> [PASSAGE]
────────────────────────────────────────

Finding sample size using Central Limit Theorem

301 Views Asked by At

Q. A researcher wants a single estimate of the probability of monkeys having a disease. Using a state-of-the-art blood scanner, she determines if the monkey has a disease or not. Based on her data, she obtains an estimate, $\widehat{p}$, for the actual probability, $p$, of monkeys having the disease. What is the minimum sample size needed to ensure a $\geq 99\%$ certainty that the difference between $\widehat{p}$ and $p$ is $\leq 10\%$?

Now, I have seen a similar question with a worked solution:

In August 2013, the New York Times reported that a recent poll indicated that 52 percent of the population was in favor of the job performance of President Obama, with a margin of error of $\pm 4$ percent. What does this mean? Can we infer how many people were questioned?

Solution. It has become common practice for the news media to present 95 percent confidence intervals. Since $z_{.025} = 1.96$, a 95 percent confidence interval for $p$, the percentage of the population that is in favor of President Obama’s job performance, is given by:

$$\widehat{p} \pm 1.96\sqrt{(\hat{p}(1-\hat{p})/n} = .52 \pm 1.96\sqrt{52(.48)/n} \tag{1}$$ where $n$ is the size of the sample. Since the “margin of error” is $\pm 4$ percent, it follows that $$1.96\sqrt{.52(.48)/n} = .04 \tag{2}$$ or $$ n = \frac{1.96^2(0.52)(0.48)}{(0.04)^2}=599.29 \tag{3}$$

My questions:

  1. It seems like the only difference in this question is that I don’t actually have the estimate $\hat{p}$ to plug into $(1)$, so can I still solve this question using the approach above?

  2. What is the intuition behind equation $(1)$ and how does this tie into C.L.T.? Yes, I can see that $z_{0.025} = 1.96$ is being used, but where are the remaining pieces, namely $\sqrt{(\hat{p}(1-\hat{p})/n}$, of the puzzle coming from?

────────────────────────────────────────

> [Stored data entries]
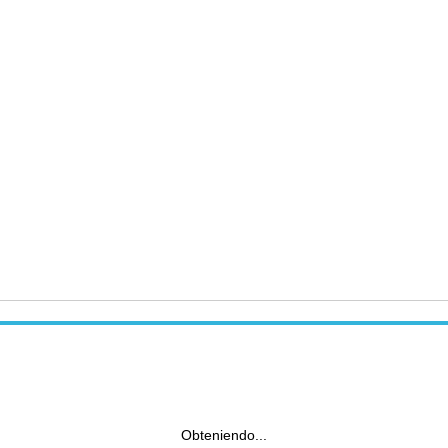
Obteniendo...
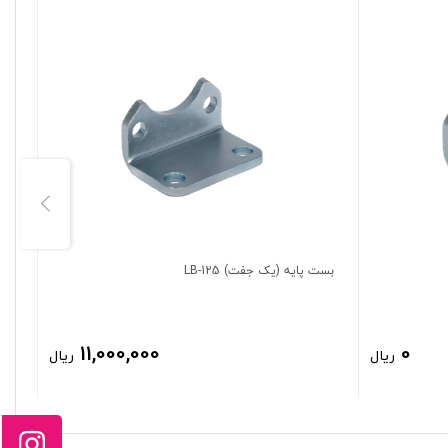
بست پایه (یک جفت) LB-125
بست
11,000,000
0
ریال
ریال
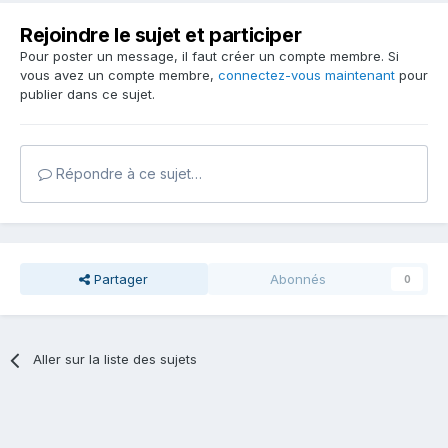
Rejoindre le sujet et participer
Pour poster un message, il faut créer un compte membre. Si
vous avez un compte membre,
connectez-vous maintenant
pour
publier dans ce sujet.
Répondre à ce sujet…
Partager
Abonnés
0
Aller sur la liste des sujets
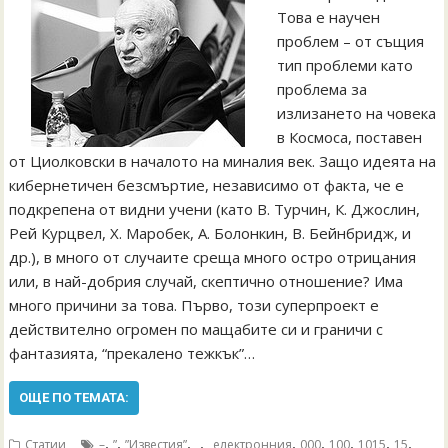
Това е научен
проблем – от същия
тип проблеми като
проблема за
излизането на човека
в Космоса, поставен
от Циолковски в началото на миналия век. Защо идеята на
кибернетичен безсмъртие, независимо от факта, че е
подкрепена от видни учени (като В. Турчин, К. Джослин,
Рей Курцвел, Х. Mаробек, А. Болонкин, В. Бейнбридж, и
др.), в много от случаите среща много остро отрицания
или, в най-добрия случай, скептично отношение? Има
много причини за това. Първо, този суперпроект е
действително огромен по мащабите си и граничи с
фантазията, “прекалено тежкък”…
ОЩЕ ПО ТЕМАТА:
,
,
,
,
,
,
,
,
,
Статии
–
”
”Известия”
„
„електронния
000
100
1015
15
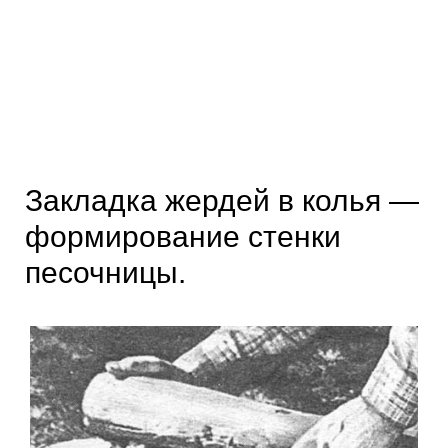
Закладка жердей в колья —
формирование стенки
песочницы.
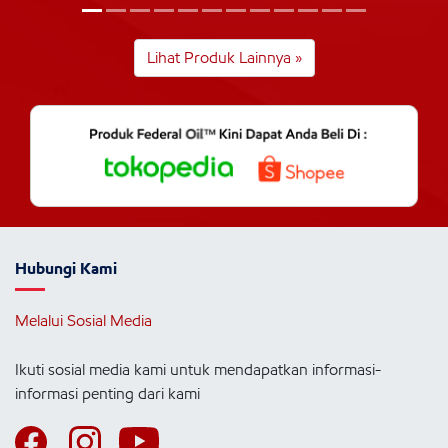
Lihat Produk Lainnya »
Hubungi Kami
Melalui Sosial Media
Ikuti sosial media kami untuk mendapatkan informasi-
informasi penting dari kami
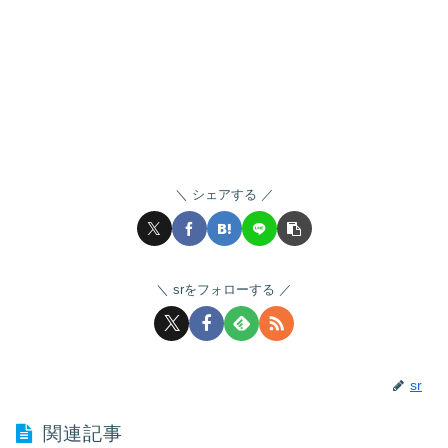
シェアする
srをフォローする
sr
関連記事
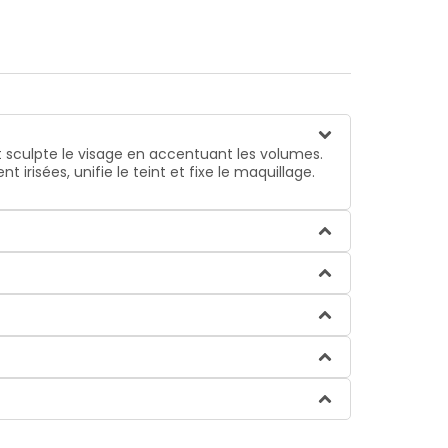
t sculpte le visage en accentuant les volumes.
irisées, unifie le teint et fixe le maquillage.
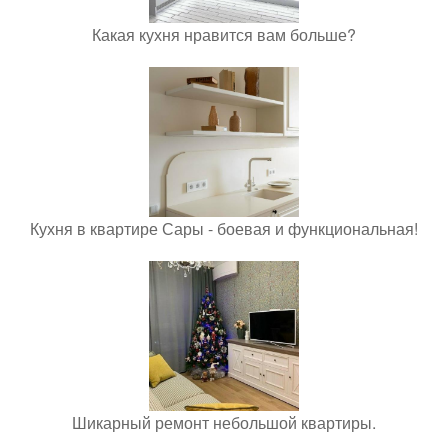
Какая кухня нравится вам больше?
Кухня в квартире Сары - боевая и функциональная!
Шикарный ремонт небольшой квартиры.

────────────────────────────────────────

> [REQUIRED ACTION 1] In the post, what value of $z_{.025}$ does the worked solution use?
> [REQUIRED ACTION 2] Reproduce the post verbatim from "Now, I have" to "people were questioned?".
The items come from a separate source, unrelated to the post.

> [TASK RESPONSE 1] 1.96

> [TASK RESPONSE 2]
Now, I have seen a similar question with a worked solution:

In August 2013, the New York Times reported that a recent poll indicated that 52 percent of the population was in favor of the job performance of President Obama, with a margin of error of $\pm 4$ percent. What does this mean? Can we infer how many people were questioned?